Copy the lines of the material below without any change, everything from the line containing "Would you mind" down to the line containing "0.013316, 0.912680, 0.254270]]", with both of those lines included.

:: Data supplied ::

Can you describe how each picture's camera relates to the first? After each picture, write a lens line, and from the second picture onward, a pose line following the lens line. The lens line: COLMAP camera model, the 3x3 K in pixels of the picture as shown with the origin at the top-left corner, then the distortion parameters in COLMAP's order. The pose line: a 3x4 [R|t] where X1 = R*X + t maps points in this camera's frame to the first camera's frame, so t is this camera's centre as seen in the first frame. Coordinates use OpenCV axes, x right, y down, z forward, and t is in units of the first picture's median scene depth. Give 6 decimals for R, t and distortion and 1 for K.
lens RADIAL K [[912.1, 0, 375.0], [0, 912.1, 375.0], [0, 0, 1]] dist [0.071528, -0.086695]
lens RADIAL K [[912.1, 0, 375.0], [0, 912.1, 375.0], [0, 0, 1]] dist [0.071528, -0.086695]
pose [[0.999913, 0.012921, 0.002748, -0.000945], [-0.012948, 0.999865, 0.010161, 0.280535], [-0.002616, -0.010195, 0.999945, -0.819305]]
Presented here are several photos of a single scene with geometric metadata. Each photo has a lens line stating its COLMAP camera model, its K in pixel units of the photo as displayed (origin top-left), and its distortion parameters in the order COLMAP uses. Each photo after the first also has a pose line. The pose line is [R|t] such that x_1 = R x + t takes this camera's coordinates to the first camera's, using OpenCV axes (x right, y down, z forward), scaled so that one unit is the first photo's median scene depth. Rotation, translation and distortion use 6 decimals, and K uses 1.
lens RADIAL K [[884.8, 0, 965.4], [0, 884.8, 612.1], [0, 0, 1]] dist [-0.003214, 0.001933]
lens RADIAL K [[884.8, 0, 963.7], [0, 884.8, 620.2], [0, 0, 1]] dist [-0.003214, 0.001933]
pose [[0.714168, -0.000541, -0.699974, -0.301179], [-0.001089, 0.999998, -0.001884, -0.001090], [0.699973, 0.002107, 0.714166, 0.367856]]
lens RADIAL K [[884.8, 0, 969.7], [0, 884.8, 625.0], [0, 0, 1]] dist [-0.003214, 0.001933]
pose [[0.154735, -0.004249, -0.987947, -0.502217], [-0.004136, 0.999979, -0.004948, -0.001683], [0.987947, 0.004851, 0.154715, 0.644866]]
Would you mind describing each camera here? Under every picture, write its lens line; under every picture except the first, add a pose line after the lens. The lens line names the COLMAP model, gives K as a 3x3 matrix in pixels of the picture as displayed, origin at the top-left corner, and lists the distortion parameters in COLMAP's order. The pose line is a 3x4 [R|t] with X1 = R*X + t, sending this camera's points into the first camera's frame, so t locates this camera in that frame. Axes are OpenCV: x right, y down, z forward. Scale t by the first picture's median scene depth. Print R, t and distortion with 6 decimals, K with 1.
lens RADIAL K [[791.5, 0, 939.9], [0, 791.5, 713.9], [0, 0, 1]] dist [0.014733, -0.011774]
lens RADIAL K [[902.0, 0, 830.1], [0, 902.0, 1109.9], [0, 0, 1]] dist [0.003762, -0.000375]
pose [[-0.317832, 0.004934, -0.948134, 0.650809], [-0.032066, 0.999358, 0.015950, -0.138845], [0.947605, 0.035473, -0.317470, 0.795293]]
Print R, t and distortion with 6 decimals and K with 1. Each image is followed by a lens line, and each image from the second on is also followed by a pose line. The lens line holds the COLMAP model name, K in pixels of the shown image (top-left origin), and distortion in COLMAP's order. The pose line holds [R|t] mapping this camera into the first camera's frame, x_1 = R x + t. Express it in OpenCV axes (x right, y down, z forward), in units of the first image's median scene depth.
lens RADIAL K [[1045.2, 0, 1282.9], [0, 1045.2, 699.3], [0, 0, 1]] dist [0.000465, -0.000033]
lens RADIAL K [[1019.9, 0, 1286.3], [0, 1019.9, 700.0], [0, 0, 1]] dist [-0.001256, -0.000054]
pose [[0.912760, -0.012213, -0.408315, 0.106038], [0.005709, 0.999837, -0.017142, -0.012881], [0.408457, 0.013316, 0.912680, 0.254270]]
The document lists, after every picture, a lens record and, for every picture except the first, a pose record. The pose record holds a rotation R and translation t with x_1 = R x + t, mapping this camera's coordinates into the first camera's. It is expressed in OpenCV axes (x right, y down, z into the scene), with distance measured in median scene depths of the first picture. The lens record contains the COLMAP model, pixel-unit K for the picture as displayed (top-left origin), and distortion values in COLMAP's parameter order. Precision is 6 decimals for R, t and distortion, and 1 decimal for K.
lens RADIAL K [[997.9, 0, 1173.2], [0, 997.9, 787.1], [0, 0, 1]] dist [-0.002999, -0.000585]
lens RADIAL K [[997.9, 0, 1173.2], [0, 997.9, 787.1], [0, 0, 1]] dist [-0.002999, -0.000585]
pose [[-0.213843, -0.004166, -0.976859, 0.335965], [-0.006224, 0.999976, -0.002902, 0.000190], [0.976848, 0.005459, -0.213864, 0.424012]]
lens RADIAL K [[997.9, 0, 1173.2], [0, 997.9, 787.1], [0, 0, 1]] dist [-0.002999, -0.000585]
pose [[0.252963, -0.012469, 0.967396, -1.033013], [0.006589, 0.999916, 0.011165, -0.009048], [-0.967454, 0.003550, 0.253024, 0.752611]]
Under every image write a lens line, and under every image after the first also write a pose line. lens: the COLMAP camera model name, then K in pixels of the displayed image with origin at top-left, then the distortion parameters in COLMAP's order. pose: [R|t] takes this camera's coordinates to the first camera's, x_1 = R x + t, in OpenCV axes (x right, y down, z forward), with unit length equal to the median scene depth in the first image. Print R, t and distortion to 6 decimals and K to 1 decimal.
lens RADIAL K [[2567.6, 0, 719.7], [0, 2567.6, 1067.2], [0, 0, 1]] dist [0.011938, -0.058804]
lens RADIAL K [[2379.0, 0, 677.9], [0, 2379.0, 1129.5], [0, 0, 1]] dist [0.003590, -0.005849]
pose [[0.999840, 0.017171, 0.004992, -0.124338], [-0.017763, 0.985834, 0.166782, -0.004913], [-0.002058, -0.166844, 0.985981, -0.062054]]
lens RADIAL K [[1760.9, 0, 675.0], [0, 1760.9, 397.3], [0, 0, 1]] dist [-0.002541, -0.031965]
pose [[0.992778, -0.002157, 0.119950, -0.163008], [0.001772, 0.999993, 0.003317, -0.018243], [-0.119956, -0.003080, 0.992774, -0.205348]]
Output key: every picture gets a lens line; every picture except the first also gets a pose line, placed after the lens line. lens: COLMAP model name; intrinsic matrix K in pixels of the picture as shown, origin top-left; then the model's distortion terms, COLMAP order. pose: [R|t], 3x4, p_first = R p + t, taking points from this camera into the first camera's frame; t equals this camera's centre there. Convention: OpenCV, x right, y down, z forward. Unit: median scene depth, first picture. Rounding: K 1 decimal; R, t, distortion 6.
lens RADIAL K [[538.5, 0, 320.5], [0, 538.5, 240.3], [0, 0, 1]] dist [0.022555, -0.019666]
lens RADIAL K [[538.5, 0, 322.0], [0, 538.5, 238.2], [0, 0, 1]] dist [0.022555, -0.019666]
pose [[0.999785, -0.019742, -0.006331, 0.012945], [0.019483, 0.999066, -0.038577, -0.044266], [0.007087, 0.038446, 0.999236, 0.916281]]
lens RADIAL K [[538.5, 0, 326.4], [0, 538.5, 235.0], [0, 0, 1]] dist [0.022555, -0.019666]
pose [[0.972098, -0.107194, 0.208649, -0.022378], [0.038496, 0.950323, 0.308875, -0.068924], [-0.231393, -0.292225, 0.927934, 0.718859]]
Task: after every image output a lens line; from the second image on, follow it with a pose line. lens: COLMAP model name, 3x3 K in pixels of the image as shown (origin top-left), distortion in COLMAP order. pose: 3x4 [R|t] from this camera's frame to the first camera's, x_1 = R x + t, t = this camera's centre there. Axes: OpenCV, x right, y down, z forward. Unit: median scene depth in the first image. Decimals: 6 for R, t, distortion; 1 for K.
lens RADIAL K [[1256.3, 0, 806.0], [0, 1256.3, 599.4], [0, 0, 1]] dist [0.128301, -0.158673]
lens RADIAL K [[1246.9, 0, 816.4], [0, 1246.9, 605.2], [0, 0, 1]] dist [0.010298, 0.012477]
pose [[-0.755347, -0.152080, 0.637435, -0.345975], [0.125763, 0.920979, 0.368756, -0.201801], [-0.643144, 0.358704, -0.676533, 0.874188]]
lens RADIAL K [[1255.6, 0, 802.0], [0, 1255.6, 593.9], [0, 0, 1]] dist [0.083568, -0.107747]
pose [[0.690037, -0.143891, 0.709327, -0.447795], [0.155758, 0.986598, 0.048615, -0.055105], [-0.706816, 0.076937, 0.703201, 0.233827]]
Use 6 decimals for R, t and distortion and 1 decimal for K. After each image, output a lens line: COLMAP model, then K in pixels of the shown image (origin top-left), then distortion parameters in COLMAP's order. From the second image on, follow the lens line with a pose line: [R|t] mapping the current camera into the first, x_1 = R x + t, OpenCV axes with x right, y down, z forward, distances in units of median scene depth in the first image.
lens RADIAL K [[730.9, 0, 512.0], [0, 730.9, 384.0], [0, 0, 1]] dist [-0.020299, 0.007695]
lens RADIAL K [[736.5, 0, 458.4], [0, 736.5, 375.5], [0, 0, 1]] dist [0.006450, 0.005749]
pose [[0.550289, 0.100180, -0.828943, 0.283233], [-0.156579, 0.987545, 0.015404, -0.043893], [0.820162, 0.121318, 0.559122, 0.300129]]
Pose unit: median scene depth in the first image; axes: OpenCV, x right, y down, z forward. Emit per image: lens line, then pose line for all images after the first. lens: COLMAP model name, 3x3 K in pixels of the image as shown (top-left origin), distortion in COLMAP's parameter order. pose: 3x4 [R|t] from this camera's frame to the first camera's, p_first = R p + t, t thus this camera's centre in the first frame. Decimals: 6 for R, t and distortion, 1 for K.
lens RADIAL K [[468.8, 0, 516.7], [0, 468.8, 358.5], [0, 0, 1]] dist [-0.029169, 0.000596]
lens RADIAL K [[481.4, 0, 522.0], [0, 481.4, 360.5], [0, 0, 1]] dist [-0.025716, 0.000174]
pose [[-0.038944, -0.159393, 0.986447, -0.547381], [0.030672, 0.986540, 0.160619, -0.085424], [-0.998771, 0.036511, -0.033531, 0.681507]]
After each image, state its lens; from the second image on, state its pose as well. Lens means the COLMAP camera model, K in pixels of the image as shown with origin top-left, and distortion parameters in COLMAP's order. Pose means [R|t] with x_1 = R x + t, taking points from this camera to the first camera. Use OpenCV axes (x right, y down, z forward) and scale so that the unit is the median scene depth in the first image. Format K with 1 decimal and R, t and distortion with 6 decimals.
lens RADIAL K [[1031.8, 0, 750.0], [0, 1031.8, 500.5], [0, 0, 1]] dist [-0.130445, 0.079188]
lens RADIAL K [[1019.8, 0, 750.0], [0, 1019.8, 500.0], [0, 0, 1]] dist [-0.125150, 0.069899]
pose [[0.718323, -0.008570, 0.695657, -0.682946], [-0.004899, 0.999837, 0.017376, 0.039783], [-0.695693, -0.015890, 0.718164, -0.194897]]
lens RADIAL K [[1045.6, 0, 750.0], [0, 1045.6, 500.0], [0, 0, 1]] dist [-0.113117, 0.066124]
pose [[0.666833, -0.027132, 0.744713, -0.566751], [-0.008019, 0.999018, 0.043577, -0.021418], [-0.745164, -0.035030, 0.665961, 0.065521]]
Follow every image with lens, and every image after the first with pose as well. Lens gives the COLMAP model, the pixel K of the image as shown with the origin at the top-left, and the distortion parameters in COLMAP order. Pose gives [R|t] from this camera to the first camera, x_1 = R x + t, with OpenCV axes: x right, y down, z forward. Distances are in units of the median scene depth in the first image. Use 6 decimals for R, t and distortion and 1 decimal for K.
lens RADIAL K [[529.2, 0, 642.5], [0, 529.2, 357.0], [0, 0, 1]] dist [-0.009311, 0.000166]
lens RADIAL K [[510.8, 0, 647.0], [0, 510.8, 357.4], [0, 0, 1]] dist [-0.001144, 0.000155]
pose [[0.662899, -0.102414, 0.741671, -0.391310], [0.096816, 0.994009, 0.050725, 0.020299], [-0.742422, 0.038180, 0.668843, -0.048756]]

:::

*Finished task*
Would you mind describing each camera here? Under every picture, write its lens line; under every picture except the first, add a pose line after the lens. The lens line names the COLMAP model, gives K as a 3x3 matrix in pixels of the picture as displayed, origin at the top-left corner, and lists the distortion parameters in COLMAP's order. The pose line is a 3x4 [R|t] with X1 = R*X + t, sending this camera's points into the first camera's frame, so t locates this camera in that frame. Axes are OpenCV: x right, y down, z forward. Scale t by the first picture's median scene depth. Print R, t and distortion with 6 decimals, K with 1.
lens RADIAL K [[791.5, 0, 939.9], [0, 791.5, 713.9], [0, 0, 1]] dist [0.014733, -0.011774]
lens RADIAL K [[902.0, 0, 830.1], [0, 902.0, 1109.9], [0, 0, 1]] dist [0.003762, -0.000375]
pose [[-0.317832, 0.004934, -0.948134, 0.650809], [-0.032066, 0.999358, 0.015950, -0.138845], [0.947605, 0.035473, -0.317470, 0.795293]]
Print R, t and distortion with 6 decimals and K with 1. Each image is followed by a lens line, and each image from the second on is also followed by a pose line. The lens line holds the COLMAP model name, K in pixels of the shown image (top-left origin), and distortion in COLMAP's order. The pose line holds [R|t] mapping this camera into the first camera's frame, x_1 = R x + t. Express it in OpenCV axes (x right, y down, z forward), in units of the first image's median scene depth.
lens RADIAL K [[1045.2, 0, 1282.9], [0, 1045.2, 699.3], [0, 0, 1]] dist [0.000465, -0.000033]
lens RADIAL K [[1019.9, 0, 1286.3], [0, 1019.9, 700.0], [0, 0, 1]] dist [-0.001256, -0.000054]
pose [[0.912760, -0.012213, -0.408315, 0.106038], [0.005709, 0.999837, -0.017142, -0.012881], [0.408457, 0.013316, 0.912680, 0.254270]]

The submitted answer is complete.